There are so many great songs in Anastasia. Which is your favorite?
“Journey to the Past” for sure is like the most universal. Now they’ve taken this song out to the touring company, “Crossing a Bridge” also has a lot of beautiful lyrics and imagery about moving forward. The lyric ‘halfway between where I’ve been and where I’m going/in between wondering why and finally knowing’ – in life, sometimes you have to live in that grey space. And that’s okay. There’s an excitement there. I don’t know what the future is going to hold, but I looked back from where I was. And I look to where I am now. I look to where I am going. And I still have this hope in my heart. And that grey space, sometimes, is the best space you can be in because there is no telling what is going to come next if you have that excitement within.

You’re working with your third Dimitri since the show opened. What is it like to perform opposite different actors and getting into character?
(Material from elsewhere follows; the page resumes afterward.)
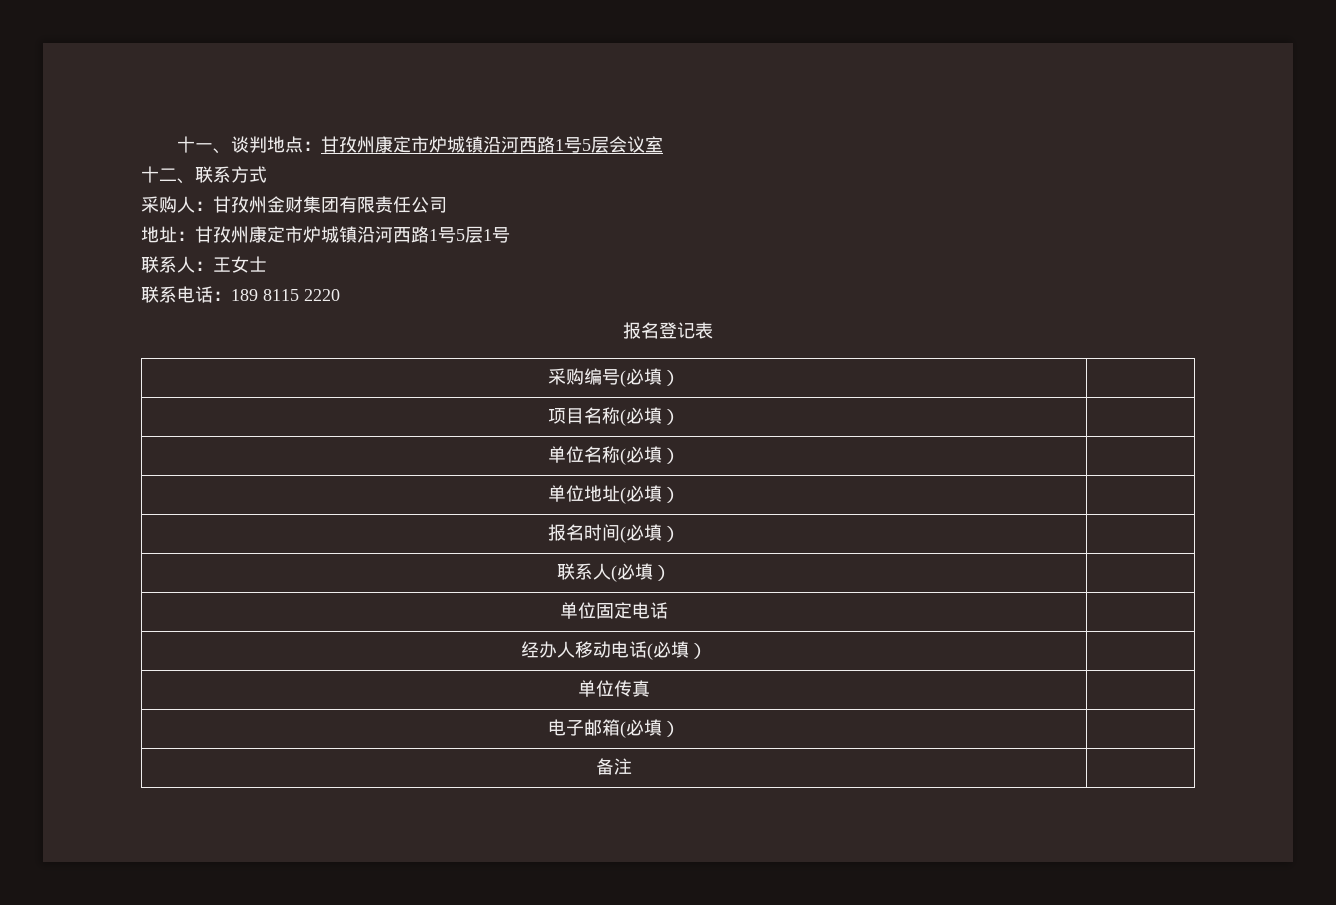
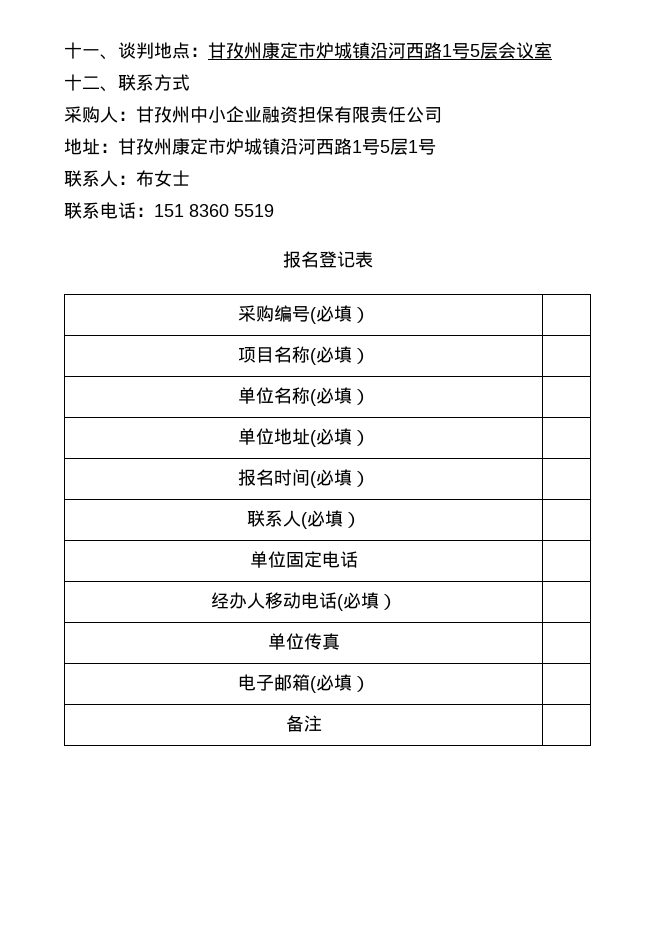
[267,196,339,213] 金财集团 -> [190,106,334,123] 中小企业融资担保
[213,257,231,272] 王 -> [136,170,154,187] 布
[231,289,340,301] 189 8115 2220 -> [154,204,274,217] 151 8360 5519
Cody [Simpson] is incredibly talented and has come so far in his character. I think the glory of getting to work with an ever changing company is that it keeps the show fresh and keeps me on my toes, and gives me the opportunity to find the role in a way. I try to stay true to who Anastasia is and stay true to the role with each person that comes in. I leave a percentage of myself open when I’m on stage with a new person, to bring in what they offer, and to accept a new reality with each person. I might say a line completely differently, and maybe it gets a laugh now, just based off of what they feed me. It’s invigorating. It’s thrilling. I love working with Cody. You can tell he’s just a kind, humble, beautiful soul, and the way he lives his life is really beautiful. That’s a joyous thing, because I’m not only working with a great actor but I’m also working with a great person. And you need that. Especially when you’re on stage in such an intimate way with an actor.

You are very devoted to your fans and spend so much time interacting with them, is that hard to keep up? What do you do with all the gifts and fan art?
I keep it all. What’s been hard is, as it accumulates, I wish I could stick it all on my walls, but my walls only have so much space. Once the show ends, I’m going to take it all and do something really creative with it. Whether it be a mural or put it in a bunch of books or something. I’ve saved every note and every piece of artwork. I haven’t saved all the candy, unfortunately. I eat all of that pretty much and shared it with the cast. My dad has had to come in from Pennsylvania and taken a couple car loads of artwork to my home. So once the show is over, I’m looking forward to going home, reminiscing, looking through it all, and putting together something really special that I’ll remember for some time.

I know! It’s a lot! But I don’t have the heart to throw it away or to give it away. Everyone keeps telling me “Sell it! Sell it! Have a mass sale.” But, at the same time I feel like these people have given me these as a gift and it’s not mine to sell for charity or anything. It’s a gift for me to commemorate the show. Who knows, maybe an art exhibit one day. Something like that.